GIVEN PROBLEM => Reproduce every one of the records below line for line, with no change to any character.

MATERIAL SHOWN =>
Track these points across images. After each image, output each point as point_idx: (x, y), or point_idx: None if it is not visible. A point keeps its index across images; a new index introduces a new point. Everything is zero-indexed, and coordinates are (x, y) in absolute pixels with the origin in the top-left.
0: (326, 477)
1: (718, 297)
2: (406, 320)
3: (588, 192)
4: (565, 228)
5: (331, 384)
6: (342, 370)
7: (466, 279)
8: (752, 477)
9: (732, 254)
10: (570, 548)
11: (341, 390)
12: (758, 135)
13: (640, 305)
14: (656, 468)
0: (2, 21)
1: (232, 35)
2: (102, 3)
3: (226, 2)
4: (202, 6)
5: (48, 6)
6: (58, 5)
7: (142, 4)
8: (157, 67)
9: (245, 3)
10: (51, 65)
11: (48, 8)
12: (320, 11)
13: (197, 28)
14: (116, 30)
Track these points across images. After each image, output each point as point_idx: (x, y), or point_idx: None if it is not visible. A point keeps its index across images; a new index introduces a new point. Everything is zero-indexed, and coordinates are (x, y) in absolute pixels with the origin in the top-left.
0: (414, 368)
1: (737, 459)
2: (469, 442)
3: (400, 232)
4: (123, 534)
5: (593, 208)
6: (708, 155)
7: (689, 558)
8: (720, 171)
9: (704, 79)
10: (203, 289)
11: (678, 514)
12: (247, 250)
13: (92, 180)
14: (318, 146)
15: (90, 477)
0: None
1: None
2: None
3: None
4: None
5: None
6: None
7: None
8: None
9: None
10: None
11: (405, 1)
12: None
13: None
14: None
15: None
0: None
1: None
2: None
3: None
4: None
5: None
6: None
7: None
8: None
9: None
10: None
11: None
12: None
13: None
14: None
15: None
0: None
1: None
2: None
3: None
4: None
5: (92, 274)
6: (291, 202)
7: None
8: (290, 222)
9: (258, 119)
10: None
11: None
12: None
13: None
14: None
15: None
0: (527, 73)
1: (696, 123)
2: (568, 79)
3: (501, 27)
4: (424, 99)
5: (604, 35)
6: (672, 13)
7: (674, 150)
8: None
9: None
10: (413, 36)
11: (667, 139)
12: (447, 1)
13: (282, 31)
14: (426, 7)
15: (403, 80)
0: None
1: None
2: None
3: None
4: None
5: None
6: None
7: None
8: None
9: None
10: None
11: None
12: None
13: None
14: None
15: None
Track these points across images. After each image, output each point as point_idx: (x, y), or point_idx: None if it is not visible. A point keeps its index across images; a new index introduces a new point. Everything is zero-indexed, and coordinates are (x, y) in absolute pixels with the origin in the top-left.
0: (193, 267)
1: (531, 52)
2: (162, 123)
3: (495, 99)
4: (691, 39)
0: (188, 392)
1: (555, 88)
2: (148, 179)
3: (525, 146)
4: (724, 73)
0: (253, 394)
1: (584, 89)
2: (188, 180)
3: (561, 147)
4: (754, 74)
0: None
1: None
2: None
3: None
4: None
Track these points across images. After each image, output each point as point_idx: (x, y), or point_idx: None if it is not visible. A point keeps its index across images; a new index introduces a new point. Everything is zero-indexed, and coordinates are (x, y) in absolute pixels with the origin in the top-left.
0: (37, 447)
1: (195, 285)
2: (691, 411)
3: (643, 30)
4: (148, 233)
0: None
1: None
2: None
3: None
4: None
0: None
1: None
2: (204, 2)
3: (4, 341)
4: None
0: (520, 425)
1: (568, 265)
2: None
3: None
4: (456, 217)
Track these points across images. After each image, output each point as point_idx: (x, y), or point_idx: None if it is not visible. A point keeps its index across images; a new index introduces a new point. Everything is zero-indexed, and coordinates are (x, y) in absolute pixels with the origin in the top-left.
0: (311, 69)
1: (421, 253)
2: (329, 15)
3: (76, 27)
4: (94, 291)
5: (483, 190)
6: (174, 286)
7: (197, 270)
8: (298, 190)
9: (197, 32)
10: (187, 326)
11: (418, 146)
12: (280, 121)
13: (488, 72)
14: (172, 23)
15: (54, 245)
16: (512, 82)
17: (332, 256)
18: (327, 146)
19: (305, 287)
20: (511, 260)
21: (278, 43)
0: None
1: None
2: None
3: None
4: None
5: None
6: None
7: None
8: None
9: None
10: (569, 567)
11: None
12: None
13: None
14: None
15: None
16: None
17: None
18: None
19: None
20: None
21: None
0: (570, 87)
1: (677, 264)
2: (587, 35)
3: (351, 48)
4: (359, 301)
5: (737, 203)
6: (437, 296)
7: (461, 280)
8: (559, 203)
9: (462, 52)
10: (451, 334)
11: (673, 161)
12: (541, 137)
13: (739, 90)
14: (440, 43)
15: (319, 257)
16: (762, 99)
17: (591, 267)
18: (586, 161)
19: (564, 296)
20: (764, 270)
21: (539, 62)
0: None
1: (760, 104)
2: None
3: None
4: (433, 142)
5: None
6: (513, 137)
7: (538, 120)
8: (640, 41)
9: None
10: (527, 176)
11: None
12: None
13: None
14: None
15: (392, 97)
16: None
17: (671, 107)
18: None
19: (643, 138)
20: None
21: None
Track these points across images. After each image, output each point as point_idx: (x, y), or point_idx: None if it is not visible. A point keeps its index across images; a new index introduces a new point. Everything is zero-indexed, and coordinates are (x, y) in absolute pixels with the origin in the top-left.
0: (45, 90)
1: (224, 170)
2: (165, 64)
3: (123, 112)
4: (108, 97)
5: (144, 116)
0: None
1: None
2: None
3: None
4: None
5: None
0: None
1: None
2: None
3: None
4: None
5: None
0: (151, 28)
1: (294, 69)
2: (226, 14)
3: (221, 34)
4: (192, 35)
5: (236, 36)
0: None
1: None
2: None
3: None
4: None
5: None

TASK SOLUTION =>
Track these points across images. After each image, output each point as point_idx: (x, y), or point_idx: None if it is not visible. A point keeps its index across images; a new index introduces a new point. Everything is zero-indexed, and coordinates are (x, y) in absolute pixels with the origin in the top-left.
0: (326, 477)
1: (718, 297)
2: (406, 320)
3: (588, 192)
4: (565, 228)
5: (331, 384)
6: (342, 370)
7: (466, 279)
8: (752, 477)
9: (732, 254)
10: (570, 548)
11: (341, 390)
12: (758, 135)
13: (640, 305)
14: (656, 468)
0: (2, 21)
1: (232, 35)
2: (102, 3)
3: (226, 2)
4: (202, 6)
5: (48, 6)
6: (58, 5)
7: (142, 4)
8: (157, 67)
9: (245, 3)
10: (51, 65)
11: (48, 8)
12: (320, 11)
13: (197, 28)
14: (116, 30)
Track these points across images. After each image, output each point as point_idx: (x, y), or point_idx: None if it is not visible. A point keeps its index across images; a new index introduces a new point. Everything is zero-indexed, and coordinates are (x, y) in absolute pixels with the origin in the top-left.
0: (414, 368)
1: (737, 459)
2: (469, 442)
3: (400, 232)
4: (123, 534)
5: (593, 208)
6: (708, 155)
7: (689, 558)
8: (720, 171)
9: (704, 79)
10: (203, 289)
11: (678, 514)
12: (247, 250)
13: (92, 180)
14: (318, 146)
15: (90, 477)
0: None
1: None
2: None
3: None
4: None
5: None
6: None
7: None
8: None
9: None
10: None
11: (405, 1)
12: None
13: None
14: None
15: None
0: None
1: None
2: None
3: None
4: None
5: None
6: None
7: None
8: None
9: None
10: None
11: None
12: None
13: None
14: None
15: None
0: None
1: None
2: None
3: None
4: None
5: (92, 274)
6: (291, 202)
7: None
8: (290, 222)
9: (258, 119)
10: None
11: None
12: None
13: None
14: None
15: None
0: (527, 73)
1: (696, 123)
2: (568, 79)
3: (501, 27)
4: (424, 99)
5: (604, 35)
6: (672, 13)
7: (674, 150)
8: None
9: None
10: (413, 36)
11: (667, 139)
12: (447, 1)
13: (282, 31)
14: (426, 7)
15: (403, 80)
0: None
1: None
2: None
3: None
4: None
5: None
6: None
7: None
8: None
9: None
10: None
11: None
12: None
13: None
14: None
15: None
Track these points across images. After each image, output each point as point_idx: (x, y), or point_idx: None if it is not visible. A point keeps its index across images; a new index introduces a new point. Everything is zero-indexed, and coordinates are (x, y) in absolute pixels with the origin in the top-left.
0: (193, 267)
1: (531, 52)
2: (162, 123)
3: (495, 99)
4: (691, 39)
0: (188, 392)
1: (555, 88)
2: (148, 179)
3: (525, 146)
4: (724, 73)
0: (253, 394)
1: (584, 89)
2: (188, 180)
3: (561, 147)
4: (754, 74)
0: None
1: None
2: None
3: None
4: None
Track these points across images. After each image, output each point as point_idx: (x, y), or point_idx: None if it is not visible. A point keeps its index across images; a new index introduces a new point. Everything is zero-indexed, and coordinates are (x, y) in absolute pixels with the origin in the top-left.
0: (37, 447)
1: (195, 285)
2: (691, 411)
3: (643, 30)
4: (148, 233)
0: None
1: None
2: None
3: None
4: None
0: None
1: None
2: (204, 2)
3: (4, 341)
4: None
0: (520, 425)
1: (568, 265)
2: None
3: None
4: (456, 217)
Track these points across images. After each image, output each point as point_idx: (x, y), or point_idx: None if it is not visible. A point keeps its index across images; a new index introduces a new point. Everything is zero-indexed, and coordinates are (x, y) in absolute pixels with the origin in the top-left.
0: (311, 69)
1: (421, 253)
2: (329, 15)
3: (76, 27)
4: (94, 291)
5: (483, 190)
6: (174, 286)
7: (197, 270)
8: (298, 190)
9: (197, 32)
10: (187, 326)
11: (418, 146)
12: (280, 121)
13: (488, 72)
14: (172, 23)
15: (54, 245)
16: (512, 82)
17: (332, 256)
18: (327, 146)
19: (305, 287)
20: (511, 260)
21: (278, 43)
0: None
1: None
2: None
3: None
4: None
5: None
6: None
7: None
8: None
9: None
10: (569, 567)
11: None
12: None
13: None
14: None
15: None
16: None
17: None
18: None
19: None
20: None
21: None
0: (570, 87)
1: (677, 264)
2: (587, 35)
3: (351, 48)
4: (359, 301)
5: (737, 203)
6: (437, 296)
7: (461, 280)
8: (559, 203)
9: (462, 52)
10: (451, 334)
11: (673, 161)
12: (541, 137)
13: (739, 90)
14: (440, 43)
15: (319, 257)
16: (762, 99)
17: (591, 267)
18: (586, 161)
19: (564, 296)
20: (764, 270)
21: (539, 62)
0: None
1: (760, 104)
2: None
3: None
4: (433, 142)
5: None
6: (513, 137)
7: (538, 120)
8: (640, 41)
9: None
10: (527, 176)
11: None
12: None
13: None
14: None
15: (392, 97)
16: None
17: (671, 107)
18: None
19: (643, 138)
20: None
21: None
Track these points across images. After each image, output each point as point_idx: (x, y), or point_idx: None if it is not visible. A point keeps its index across images; a new index introduces a new point. Everything is zero-indexed, and coordinates are (x, y) in absolute pixels with the origin in the top-left.
0: (45, 90)
1: (224, 170)
2: (165, 64)
3: (123, 112)
4: (108, 97)
5: (144, 116)
0: None
1: None
2: None
3: None
4: None
5: None
0: None
1: None
2: None
3: None
4: None
5: None
0: (151, 28)
1: (294, 69)
2: (226, 14)
3: (221, 34)
4: (192, 35)
5: (236, 36)
0: None
1: None
2: None
3: None
4: None
5: None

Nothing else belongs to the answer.